Wednesday, October 24, 2012

Concieved In Rape

The Washington Post has an article by feminist  theologian Susan Brooks Thistlethwaite about the latest rape comment from a Republican senate candidate.
Indiana GOP U.S. Senate candidate Richard Mourdock has declared he opposes aborting pregnancies conceived in rape because “it is something that God intended to happen.”
No, God does not “cause” either rape or conception following rape, nor is this “God’s intention.”
Rape is a crime.
Nobody is saying rape is not a crime or that rape is good. That is just a straw man. What he is saying is that God can use sinful acts to do great good. Look at the crucifixion of Jesus. It was the most evil act ever. Yet it was the greatest gift as well.
When you make God the author of conception following rape, you make God the author of sin. This is a huge theological error, and one that Christian theologians have rejected since the first centuries of the faith. “Unde malum?” “Where does evil come from?” is one of the most profound questions we wrestle with as Christians and has been from earliest Christian history (see Tertullian, Apology, 39).
This is nonsense. The source of evil is a profound theological question but this is a terrible example of it. Normally you use examples where no imaginable good is in view, maybe a Tsunami or something. Here you have a new life. So you have an obvious good that flows from the evil act. 
It is cheap, easy and wrong to attribute all that happens in the world to God, as this makes God the author of sin and evil, and thus less than all good.
This is an easy, cheap, and wrong way to mischaracterize what Mourdock is saying. He is not making God the author of rape. He is saying God is the author of life even when the life is begins with a bad act. It is hard to believe Thistlethwaite can't grasp this distinction. Does she deny this? Are children conceived in rape not a gift from God?
But frankly, Mr. Mourdock, the theological errors pale in comparison to the failure of compassion your comment exhibits. Your comments are contributing to the hurt and the self-blaming of women and girls who have already been violated.
She knows Mourdock lacks compassion towards rape victims? I don't know that. I would not want to judge Mourdock or make any uncharitable assumptions about his motives.
I counsel women all the time who have been raped. They are already blaming themselves for something that is not their fault, but that society and religion teaches them is their fault.
I tell them over and over again, “It’s not your fault. Rape is violence. It is the sin of the perpetrator. It is a crime.”
Society and religion teaches them what?  Then Thistlethwaite rides to the rescue and tells them it is the perpetrator who is at fault? Whatever. But regardless of who's fault something is there is a chance of both good and bad consequences. Valuing the child does not communicate that this is somehow her fault. It just means they need to accept what has happened and move on. That won't be easy. Telling her that her child is somehow less of a child because she was raped is not facing reality.

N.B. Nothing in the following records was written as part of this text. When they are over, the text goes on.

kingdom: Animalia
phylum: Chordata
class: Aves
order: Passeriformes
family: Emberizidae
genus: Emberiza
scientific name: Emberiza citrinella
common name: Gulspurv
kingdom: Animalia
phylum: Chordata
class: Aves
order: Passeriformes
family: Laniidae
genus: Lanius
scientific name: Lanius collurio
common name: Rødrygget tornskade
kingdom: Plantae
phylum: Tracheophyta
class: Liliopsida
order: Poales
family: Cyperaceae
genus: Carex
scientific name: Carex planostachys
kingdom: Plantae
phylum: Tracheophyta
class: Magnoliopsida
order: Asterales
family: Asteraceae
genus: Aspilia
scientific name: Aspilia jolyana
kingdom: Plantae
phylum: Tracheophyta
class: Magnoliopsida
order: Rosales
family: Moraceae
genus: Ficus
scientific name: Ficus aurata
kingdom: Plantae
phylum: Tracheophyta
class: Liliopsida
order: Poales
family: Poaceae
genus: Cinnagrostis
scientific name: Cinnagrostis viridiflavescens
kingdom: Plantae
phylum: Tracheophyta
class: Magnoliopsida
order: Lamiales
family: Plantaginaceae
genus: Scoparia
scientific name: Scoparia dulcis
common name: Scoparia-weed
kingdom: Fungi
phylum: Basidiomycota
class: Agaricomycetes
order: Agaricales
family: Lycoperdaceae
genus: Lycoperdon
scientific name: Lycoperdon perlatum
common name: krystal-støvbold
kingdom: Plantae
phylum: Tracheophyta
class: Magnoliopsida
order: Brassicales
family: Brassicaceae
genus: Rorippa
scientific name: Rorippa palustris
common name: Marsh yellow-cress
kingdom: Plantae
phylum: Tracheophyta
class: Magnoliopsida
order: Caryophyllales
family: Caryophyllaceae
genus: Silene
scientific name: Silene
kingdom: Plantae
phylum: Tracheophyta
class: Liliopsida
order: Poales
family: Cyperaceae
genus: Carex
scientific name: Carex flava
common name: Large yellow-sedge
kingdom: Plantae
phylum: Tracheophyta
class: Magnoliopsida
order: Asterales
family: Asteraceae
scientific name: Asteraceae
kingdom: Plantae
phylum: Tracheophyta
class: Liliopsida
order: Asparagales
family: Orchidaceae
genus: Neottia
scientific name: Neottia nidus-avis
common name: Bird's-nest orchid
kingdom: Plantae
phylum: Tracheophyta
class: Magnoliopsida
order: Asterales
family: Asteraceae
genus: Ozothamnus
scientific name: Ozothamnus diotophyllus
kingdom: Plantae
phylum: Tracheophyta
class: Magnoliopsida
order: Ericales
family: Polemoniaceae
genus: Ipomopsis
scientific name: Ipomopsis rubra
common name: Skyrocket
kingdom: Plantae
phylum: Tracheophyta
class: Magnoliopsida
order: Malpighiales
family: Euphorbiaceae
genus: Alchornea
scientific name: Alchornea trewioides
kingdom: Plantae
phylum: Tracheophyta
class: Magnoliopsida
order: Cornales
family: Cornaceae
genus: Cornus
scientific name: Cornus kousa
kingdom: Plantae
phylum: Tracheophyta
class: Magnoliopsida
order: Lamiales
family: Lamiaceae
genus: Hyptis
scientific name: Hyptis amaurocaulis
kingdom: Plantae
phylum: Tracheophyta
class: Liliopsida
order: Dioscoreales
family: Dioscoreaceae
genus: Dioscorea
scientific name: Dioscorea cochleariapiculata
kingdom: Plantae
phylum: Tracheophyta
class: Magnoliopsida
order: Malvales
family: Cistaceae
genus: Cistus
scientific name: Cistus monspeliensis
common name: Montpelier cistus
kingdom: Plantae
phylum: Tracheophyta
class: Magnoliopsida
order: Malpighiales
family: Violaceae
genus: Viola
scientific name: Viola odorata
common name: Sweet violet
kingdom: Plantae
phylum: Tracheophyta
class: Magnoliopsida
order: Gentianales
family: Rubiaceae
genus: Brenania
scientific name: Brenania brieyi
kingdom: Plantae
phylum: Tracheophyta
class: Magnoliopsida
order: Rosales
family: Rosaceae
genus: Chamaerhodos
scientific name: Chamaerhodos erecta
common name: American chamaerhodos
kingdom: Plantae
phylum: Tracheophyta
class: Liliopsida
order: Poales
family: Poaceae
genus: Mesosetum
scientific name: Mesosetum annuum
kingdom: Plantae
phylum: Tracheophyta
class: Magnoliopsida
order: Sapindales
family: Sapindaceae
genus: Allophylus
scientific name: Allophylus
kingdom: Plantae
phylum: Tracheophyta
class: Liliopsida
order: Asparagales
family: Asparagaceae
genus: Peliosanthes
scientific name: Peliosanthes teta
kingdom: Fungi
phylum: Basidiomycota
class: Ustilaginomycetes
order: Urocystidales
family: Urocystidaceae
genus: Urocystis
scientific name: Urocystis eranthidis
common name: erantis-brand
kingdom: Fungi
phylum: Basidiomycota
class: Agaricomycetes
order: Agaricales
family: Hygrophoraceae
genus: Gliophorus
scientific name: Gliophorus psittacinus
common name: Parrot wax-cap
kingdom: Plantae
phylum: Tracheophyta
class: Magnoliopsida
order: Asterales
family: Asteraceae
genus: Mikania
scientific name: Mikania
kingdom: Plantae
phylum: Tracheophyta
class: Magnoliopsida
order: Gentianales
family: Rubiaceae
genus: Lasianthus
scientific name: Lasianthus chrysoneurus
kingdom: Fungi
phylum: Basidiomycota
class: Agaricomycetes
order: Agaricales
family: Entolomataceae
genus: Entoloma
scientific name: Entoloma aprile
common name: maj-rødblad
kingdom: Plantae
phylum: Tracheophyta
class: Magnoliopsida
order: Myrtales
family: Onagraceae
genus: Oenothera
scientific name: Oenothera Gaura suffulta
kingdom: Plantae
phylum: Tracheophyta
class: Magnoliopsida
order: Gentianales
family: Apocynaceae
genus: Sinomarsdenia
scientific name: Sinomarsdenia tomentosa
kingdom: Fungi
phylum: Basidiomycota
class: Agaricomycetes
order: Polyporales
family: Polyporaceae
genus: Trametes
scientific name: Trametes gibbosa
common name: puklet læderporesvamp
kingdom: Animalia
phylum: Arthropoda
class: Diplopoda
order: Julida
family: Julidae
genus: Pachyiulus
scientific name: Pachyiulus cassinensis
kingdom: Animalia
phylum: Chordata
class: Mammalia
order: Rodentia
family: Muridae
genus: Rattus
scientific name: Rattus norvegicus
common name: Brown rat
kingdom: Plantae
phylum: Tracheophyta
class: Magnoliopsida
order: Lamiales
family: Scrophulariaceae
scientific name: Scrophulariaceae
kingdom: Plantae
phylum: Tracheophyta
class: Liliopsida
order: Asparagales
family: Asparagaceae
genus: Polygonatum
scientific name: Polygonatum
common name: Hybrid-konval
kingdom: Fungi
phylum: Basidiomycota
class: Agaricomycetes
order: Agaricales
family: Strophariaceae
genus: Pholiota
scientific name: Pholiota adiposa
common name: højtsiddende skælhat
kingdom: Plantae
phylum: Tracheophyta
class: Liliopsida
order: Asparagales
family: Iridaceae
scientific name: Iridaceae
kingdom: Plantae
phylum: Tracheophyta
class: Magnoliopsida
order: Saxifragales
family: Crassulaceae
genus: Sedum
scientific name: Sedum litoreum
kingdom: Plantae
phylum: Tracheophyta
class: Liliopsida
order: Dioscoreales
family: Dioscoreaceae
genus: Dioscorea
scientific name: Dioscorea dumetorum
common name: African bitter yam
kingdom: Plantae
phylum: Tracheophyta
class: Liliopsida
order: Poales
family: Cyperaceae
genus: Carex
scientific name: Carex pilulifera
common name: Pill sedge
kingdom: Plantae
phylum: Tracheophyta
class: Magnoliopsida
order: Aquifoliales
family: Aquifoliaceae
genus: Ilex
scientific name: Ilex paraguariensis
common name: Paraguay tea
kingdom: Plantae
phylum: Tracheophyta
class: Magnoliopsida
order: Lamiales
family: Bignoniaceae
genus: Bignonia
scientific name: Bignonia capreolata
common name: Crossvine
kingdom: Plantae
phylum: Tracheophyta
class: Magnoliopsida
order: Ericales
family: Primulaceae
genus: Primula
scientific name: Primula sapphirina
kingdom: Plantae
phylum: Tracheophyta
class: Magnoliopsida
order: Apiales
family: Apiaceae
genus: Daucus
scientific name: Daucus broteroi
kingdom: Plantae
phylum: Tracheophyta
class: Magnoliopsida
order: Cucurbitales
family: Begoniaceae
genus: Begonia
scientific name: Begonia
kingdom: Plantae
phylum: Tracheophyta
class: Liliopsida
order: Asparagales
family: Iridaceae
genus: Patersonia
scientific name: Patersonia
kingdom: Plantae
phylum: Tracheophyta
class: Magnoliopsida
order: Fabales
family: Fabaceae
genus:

Knowing that God judges rape as a profound wrong is part of the healing and grace for women and girls that can follow. Taking back your moral agency as a person who can make an ethical choice, as Christian ethicist Beverly Harrison helps us understand in regard to the ethics of choice regarding any pregnancy that results from rape. When you take away the capacity for ethical agency following violent rape, you are contributing to the diminishment of these human beings and impeding their recovery.
Treating them like a special case seems worse to me. Saying we respect the life of unborn children but we don't respect your unborn child because we feel sorry for you. That seems to diminish their humanity. Loving your children is part of being human. The issues that need to be dealt with are huge but pitting a mother against her child is not the answer.
Our current political polarization is a failure on many levels, but none so profound as the failure of compassion, of empathy.
There is, however, no failure of compassion so glaring as the way rape survivors are being made into political and religious scapegoats today.
Stop that. In God’s name, stop it.
Who is making the rape survivor a political issue? Pro-life people rarely bring it up. It is either the media or the pro-abortion side that always want to focus the debate on the rape exception. Yes, it shows a huge lack of compassion. So many women get hurt by that topic being brought up over and over. But what can pro-life people do? When the question is raised it is hard not to respond. They could point out the questioner has a profound failure of compassion, of empathy but they don't want to judge.